Al Qarra – Le Zimbabwe a ouvert mercredi la saison commerciale du tabac, avec un volume de production le plus important depuis 10 ans.
Cette année, avec près de 150 000 tonnes de tabac annoncées sur le marché, la production du Zimbabwe est effectivement la plus importante depuis 2002. Et les récoltes des pays concurrents, comme le Brésil ou les Etats-Unis, sont en baisse en raison des intempéries. Un déficit qui devrait donc profiter aux fermiers zimbabwéens…
Elphanos MASHINGAIDZE, Président de Tobacco Growers Trust :
« Cette saison sera une bonne saison, tout le monde sortira gagnant. L’année dernière, beaucoup de producteurs avaient laissé tomber le tabac face à une offre abondante et à la faiblesse des prix, et ils ne pouvaient donc pas payer leurs crédits. Mais avec les prix actuels – s’ils restent au même niveau – les producteurs pourront rembourser leurs emprunts et augmenter leur surface de culture. Le Zimbabwe sera alors de retour sur le marché international. »
La réforme agraire et l’inflation avaient appauvri les fermiers. Mais la situation s’est largement améliorée avec l’abandon de la monnaie nationale au profit du dollar et la formation d’un gouvernement d’union nationale début 2009. Selon le bureau de l’industrie du tabac, les prix devraient dépasser ceux de 2011 (pour osciller entre 1,70 et 4,75 dollars le kilo).

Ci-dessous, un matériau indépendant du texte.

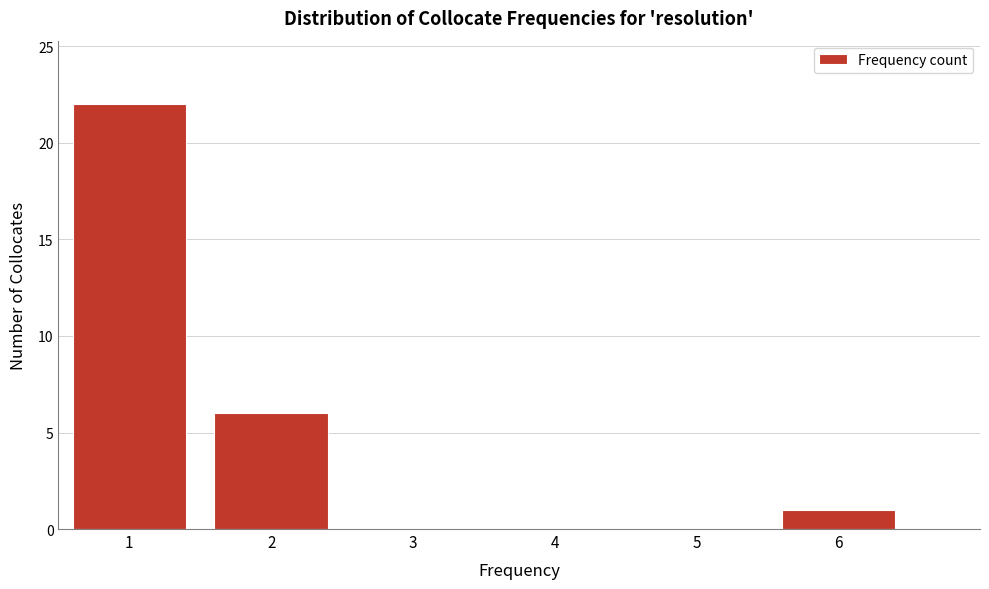

Reading left to right, list every bar in this chart as the range it spans on the x-axis followed by its height. The values are not printed on the chart, so give them approximately, as read against the axis.

0.5 to 1.5: 22
1.5 to 2.5: 6
2.5 to 3.5: 0
3.5 to 4.5: 0
4.5 to 5.5: 0
5.5 to 6.5: 1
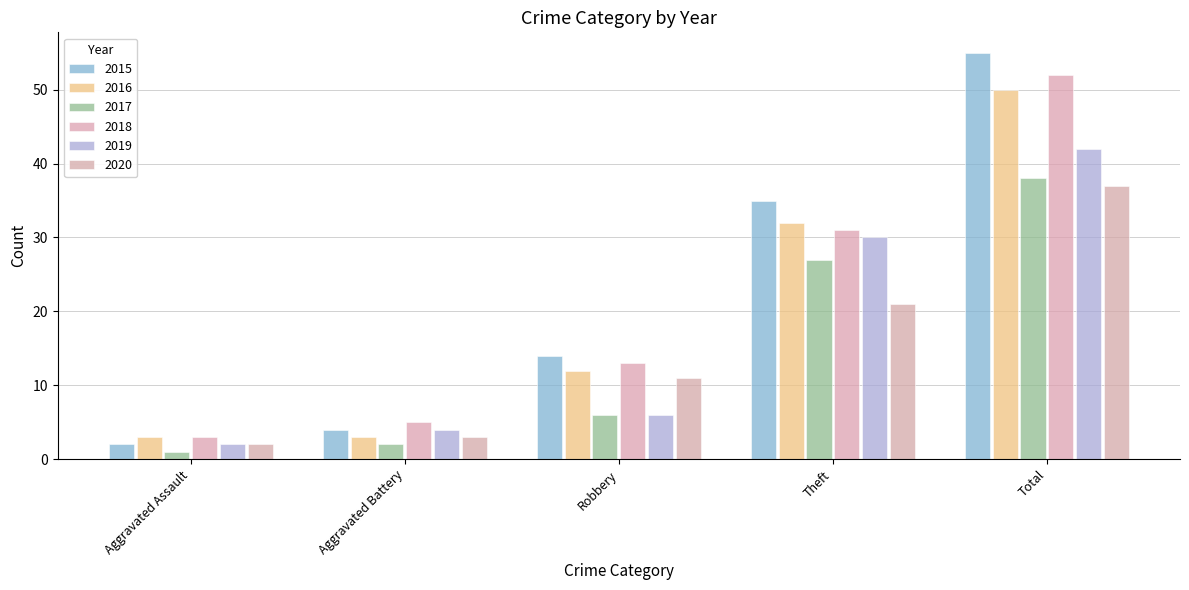

Does the chart contain any negative values?

No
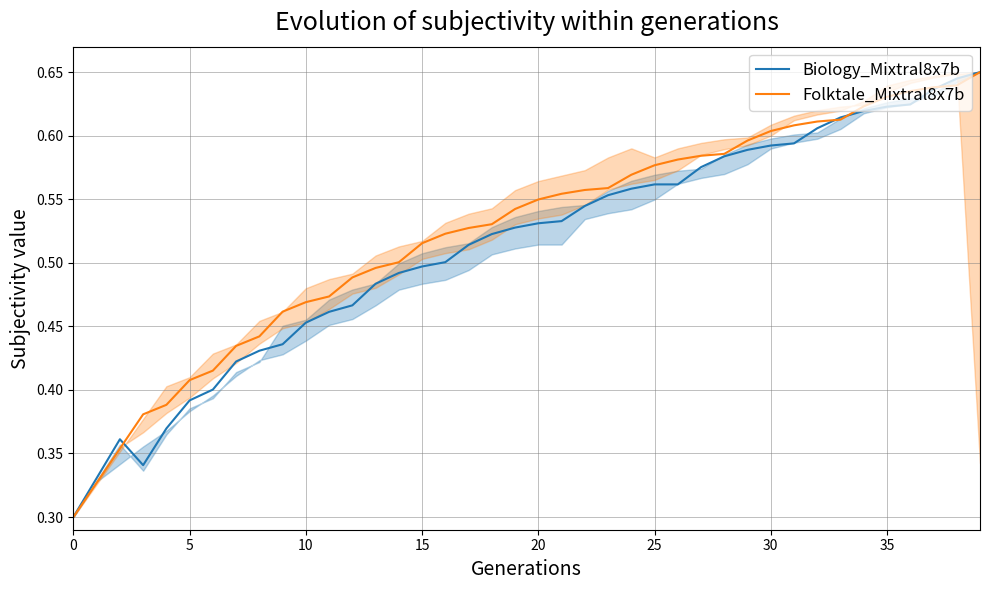

What is the difference between the second highest and minimum values in the Biology_Mixtral8x7b series?

0.3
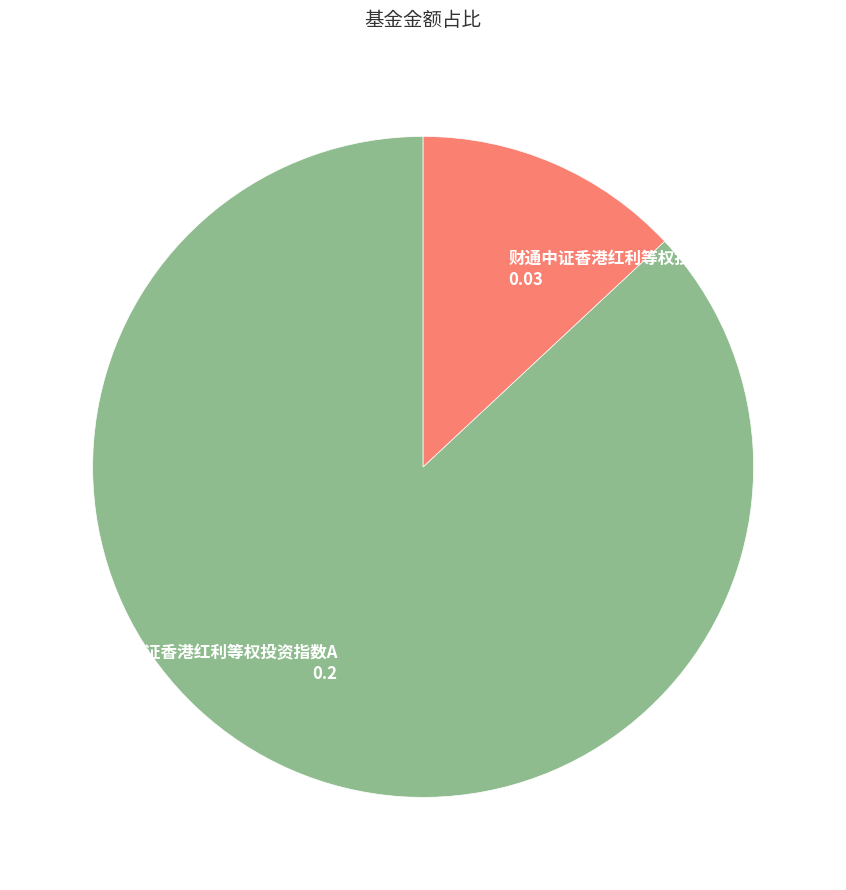

Does any single category account for the majority?

Yes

Les petits exploitants prospèrent notamment grâce à la Chine, qui domine aujourd’hui un marché contrôlé jadis par les occidentaux. Le géant asiatique soutient financièrement certains producteurs zimbabwéens et achètent plus de 70% des récoltes.

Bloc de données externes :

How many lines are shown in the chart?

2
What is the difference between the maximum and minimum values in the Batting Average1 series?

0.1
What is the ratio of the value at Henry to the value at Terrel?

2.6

Elphanos MASHINGAIDZE, Président de Tobacco Growers Trust :
« Actuellement, plus de trois quart de notre tabac part vers l’orient, où il est récupéré par les Chinois. Ils ont l’argent pour payer, ils ont des fumeurs et ils sont vraiment enthousiastes. Ils sont arrivés en force. »
Le Zimbabwe fut le plus gros exportateur mondial de tabac. Après une chute à moins de 60 millions de kilos, le volume de tabac produit augmente depuis 2009, bien qu’il reste loin des 236 millions de kilos vendus en 2000.

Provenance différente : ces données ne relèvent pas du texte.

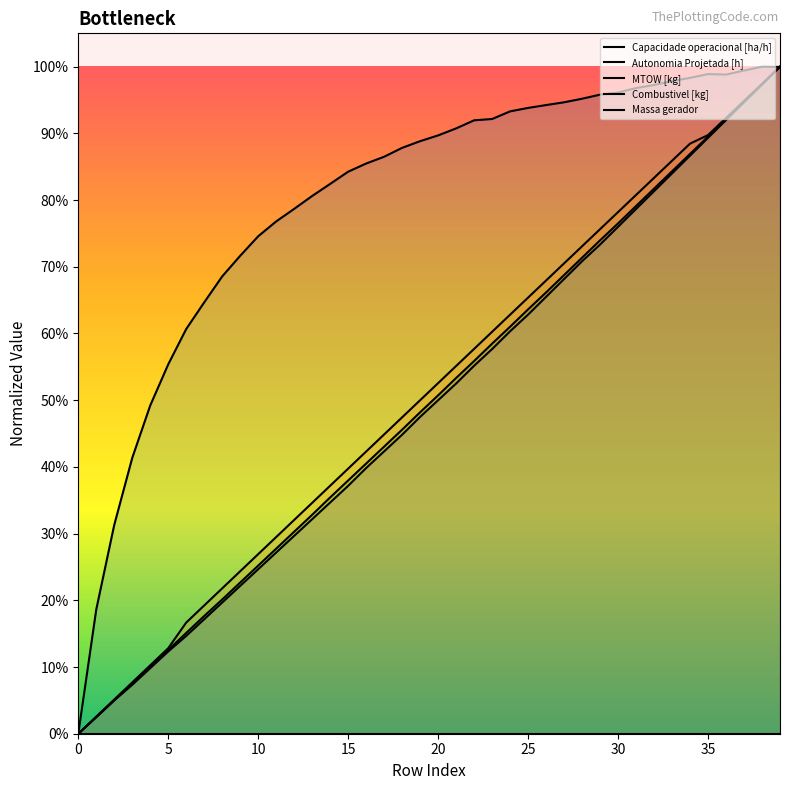

How many series are shown in this chart?

5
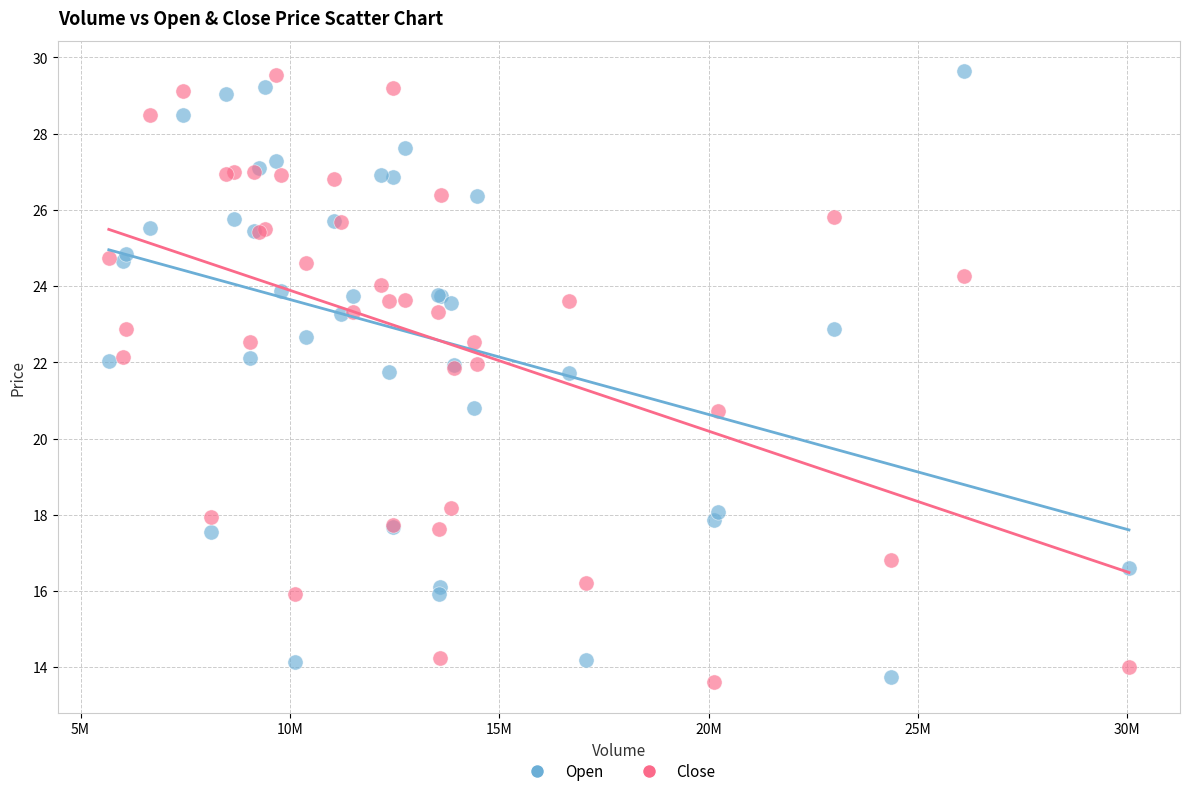

What is the X range (max minus min) for the scatter plot?

24364200.0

La filière semble donc enfin se réorganiser, après une réforme agraire aux effets désastreux pour une culture qui est longtemps restée la première pourvoyeuse de devises du pays.
Selon le gouvernement, la production de tabac représente plus de la moitié des exportations agricoles du pays, et environ 30 % des exportations totales du pays, qui a longtemps été le grenier à grains de l’Afrique australe.